What the task requires >> Lines below starting with the line with "Table 1. List of primers used for real-time" and going on through the line with "FIGURE 5 | Effect" must be output exactly; the rest of the records must be left out.

Records for this exercise >>
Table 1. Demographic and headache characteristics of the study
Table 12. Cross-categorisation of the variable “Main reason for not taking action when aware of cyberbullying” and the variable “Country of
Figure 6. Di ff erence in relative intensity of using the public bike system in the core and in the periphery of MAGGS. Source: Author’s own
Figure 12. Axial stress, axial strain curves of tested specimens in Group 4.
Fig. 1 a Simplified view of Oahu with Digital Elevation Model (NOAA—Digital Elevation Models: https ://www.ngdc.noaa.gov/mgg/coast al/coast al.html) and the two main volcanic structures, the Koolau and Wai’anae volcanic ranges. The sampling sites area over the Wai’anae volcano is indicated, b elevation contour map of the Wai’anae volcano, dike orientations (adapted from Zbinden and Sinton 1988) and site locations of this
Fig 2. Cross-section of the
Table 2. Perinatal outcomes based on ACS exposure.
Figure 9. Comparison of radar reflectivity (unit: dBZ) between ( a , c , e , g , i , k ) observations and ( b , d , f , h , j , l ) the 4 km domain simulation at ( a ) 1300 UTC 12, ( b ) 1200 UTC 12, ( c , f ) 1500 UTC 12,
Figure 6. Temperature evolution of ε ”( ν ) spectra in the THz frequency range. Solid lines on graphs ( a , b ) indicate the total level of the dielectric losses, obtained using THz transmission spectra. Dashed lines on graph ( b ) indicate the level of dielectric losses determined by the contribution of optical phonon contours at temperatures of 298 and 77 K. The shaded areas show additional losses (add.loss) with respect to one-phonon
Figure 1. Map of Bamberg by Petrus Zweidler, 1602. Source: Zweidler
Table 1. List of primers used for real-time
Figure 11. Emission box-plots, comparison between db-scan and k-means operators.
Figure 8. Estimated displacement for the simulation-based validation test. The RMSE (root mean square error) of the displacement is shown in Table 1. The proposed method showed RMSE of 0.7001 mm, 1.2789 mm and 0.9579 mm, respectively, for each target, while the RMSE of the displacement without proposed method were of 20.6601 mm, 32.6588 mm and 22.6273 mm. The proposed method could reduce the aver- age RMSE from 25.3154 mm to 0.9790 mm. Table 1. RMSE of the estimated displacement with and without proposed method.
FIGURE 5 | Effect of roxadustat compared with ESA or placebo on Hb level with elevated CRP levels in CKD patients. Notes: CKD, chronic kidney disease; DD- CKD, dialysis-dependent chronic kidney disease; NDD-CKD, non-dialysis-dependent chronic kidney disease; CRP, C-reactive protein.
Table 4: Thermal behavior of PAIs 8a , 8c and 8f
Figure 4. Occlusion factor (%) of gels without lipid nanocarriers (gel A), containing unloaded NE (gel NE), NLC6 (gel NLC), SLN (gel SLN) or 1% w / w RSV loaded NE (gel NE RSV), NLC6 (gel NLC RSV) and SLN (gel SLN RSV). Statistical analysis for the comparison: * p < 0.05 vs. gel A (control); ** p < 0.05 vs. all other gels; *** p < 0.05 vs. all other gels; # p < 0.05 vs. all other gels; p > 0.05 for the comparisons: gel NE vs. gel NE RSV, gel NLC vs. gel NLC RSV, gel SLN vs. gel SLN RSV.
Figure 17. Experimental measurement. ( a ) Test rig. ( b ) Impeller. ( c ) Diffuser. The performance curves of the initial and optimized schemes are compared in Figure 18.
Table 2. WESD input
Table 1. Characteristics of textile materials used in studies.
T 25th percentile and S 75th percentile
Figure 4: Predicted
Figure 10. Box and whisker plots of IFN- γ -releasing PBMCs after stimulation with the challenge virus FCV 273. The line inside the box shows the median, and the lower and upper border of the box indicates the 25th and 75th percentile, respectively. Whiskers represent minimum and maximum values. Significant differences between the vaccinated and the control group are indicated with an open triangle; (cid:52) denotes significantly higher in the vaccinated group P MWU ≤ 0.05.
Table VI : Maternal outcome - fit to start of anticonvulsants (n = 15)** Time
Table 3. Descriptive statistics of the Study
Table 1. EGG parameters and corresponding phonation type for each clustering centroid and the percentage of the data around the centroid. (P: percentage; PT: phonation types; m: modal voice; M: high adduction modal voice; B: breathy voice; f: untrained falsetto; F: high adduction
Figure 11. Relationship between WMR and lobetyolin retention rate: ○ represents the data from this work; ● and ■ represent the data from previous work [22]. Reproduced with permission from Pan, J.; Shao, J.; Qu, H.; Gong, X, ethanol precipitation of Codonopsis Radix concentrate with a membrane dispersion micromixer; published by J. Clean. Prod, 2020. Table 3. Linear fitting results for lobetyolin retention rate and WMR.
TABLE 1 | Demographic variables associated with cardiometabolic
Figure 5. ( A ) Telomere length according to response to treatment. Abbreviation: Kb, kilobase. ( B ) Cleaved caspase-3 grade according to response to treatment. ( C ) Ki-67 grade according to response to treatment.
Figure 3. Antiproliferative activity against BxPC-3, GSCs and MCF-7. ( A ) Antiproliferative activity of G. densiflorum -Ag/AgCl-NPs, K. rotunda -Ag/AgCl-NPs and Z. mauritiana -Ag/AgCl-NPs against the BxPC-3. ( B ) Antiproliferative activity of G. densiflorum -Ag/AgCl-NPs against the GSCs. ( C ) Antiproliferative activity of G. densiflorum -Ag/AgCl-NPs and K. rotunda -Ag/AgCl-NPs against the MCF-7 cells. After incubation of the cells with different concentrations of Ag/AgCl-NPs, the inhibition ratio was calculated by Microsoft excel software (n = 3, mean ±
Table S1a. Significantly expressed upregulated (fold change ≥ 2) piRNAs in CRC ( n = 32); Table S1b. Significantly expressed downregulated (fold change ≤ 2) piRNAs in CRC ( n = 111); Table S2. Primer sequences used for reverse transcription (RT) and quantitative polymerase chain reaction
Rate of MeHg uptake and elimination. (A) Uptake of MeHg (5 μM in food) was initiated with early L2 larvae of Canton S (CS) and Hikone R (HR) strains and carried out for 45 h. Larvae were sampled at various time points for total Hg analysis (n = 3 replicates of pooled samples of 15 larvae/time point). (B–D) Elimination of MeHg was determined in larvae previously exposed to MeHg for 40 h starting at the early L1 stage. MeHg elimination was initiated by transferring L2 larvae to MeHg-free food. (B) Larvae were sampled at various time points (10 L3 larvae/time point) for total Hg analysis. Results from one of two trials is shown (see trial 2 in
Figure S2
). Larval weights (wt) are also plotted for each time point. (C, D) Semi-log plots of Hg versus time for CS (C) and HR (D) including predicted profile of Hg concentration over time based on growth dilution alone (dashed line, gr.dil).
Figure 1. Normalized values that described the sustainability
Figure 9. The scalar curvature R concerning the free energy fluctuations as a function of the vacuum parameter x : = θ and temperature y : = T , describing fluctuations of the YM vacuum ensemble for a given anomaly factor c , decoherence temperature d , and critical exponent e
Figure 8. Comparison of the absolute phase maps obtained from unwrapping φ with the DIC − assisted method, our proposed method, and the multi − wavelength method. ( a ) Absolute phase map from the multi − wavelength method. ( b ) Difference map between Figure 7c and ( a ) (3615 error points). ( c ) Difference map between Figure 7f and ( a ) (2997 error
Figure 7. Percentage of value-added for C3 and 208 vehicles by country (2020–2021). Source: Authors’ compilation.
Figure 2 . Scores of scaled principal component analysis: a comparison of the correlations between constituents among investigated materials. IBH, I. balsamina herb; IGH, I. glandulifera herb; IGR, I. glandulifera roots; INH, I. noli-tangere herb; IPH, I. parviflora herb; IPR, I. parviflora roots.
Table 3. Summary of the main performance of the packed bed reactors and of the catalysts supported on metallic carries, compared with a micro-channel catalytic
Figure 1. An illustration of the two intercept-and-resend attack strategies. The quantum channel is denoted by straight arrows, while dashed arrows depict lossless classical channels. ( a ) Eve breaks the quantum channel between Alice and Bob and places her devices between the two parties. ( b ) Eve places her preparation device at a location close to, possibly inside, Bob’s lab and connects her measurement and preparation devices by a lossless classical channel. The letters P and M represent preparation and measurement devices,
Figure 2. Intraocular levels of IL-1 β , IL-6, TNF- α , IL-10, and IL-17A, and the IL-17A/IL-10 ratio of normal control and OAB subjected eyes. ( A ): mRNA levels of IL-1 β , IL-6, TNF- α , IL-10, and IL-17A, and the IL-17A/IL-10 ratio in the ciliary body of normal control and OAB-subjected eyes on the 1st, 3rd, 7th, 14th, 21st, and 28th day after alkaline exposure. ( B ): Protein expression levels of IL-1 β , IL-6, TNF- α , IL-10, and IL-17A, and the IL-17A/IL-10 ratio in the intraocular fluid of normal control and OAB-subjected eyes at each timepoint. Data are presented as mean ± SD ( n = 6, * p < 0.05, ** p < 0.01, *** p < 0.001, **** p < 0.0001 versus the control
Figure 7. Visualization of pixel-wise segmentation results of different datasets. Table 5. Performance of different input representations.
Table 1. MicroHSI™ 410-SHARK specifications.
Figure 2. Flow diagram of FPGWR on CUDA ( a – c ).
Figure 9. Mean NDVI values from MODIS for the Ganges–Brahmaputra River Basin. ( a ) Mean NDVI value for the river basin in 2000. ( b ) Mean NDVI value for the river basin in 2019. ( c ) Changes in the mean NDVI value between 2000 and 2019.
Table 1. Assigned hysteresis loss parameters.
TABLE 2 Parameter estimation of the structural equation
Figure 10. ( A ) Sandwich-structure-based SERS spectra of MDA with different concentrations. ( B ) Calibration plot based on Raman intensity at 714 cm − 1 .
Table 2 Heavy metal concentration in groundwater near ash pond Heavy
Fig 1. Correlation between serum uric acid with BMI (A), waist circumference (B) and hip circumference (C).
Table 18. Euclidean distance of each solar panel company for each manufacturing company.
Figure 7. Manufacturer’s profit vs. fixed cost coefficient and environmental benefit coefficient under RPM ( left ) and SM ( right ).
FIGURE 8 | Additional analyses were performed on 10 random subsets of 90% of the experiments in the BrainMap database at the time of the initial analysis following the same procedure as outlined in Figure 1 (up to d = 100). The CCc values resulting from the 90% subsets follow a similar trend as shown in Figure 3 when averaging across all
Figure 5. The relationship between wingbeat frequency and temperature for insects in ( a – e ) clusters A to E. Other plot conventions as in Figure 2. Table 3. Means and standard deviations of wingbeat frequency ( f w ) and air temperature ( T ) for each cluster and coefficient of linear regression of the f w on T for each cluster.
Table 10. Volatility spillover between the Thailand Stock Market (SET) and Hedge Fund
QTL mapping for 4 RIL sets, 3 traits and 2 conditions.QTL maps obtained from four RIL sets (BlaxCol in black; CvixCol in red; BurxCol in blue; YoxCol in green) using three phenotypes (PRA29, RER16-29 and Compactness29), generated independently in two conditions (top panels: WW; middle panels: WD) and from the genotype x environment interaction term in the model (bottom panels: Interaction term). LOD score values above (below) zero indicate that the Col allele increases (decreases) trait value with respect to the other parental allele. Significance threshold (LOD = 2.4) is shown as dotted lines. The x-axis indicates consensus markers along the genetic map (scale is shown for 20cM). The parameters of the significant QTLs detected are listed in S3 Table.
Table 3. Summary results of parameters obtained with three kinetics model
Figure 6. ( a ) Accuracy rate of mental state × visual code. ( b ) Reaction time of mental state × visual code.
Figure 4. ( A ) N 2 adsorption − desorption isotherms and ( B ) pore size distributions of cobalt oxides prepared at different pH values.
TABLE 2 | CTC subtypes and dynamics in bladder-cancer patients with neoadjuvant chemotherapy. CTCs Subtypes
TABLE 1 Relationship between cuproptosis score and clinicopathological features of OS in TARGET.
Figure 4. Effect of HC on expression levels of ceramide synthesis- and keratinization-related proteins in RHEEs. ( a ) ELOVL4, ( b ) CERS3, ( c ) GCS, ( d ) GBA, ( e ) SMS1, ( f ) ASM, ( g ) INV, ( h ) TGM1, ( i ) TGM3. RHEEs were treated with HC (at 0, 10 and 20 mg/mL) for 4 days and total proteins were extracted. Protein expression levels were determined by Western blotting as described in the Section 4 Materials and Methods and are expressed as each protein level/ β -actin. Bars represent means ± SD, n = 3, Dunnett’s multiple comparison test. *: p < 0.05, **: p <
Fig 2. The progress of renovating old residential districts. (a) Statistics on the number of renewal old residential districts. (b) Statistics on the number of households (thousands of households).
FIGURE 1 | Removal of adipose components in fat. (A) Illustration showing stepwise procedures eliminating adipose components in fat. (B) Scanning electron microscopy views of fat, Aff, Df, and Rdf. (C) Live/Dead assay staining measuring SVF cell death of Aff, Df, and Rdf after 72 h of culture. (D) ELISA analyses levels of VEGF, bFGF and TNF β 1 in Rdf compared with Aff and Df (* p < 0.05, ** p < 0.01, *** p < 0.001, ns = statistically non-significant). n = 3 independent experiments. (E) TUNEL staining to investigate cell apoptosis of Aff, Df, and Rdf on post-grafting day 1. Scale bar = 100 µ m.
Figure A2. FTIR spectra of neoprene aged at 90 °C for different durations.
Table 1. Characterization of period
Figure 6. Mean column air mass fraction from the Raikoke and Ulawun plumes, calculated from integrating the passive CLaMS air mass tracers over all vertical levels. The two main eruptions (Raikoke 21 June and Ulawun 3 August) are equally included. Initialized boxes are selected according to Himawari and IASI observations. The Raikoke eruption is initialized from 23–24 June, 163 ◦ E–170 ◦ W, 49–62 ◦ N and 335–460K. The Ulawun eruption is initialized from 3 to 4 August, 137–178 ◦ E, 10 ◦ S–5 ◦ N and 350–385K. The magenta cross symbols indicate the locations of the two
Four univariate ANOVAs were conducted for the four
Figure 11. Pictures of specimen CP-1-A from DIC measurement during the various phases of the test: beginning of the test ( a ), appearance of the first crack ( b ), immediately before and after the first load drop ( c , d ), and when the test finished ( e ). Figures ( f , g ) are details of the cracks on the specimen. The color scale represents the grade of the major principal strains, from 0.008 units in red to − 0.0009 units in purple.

Answer section >>
Table 1. List of primers used for real-time
Figure 11. Emission box-plots, comparison between db-scan and k-means operators.
Figure 8. Estimated displacement for the simulation-based validation test. The RMSE (root mean square error) of the displacement is shown in Table 1. The proposed method showed RMSE of 0.7001 mm, 1.2789 mm and 0.9579 mm, respectively, for each target, while the RMSE of the displacement without proposed method were of 20.6601 mm, 32.6588 mm and 22.6273 mm. The proposed method could reduce the aver- age RMSE from 25.3154 mm to 0.9790 mm. Table 1. RMSE of the estimated displacement with and without proposed method.
FIGURE 5 | Effect of roxadustat compared with ESA or placebo on Hb level with elevated CRP levels in CKD patients. Notes: CKD, chronic kidney disease; DD- CKD, dialysis-dependent chronic kidney disease; NDD-CKD, non-dialysis-dependent chronic kidney disease; CRP, C-reactive protein.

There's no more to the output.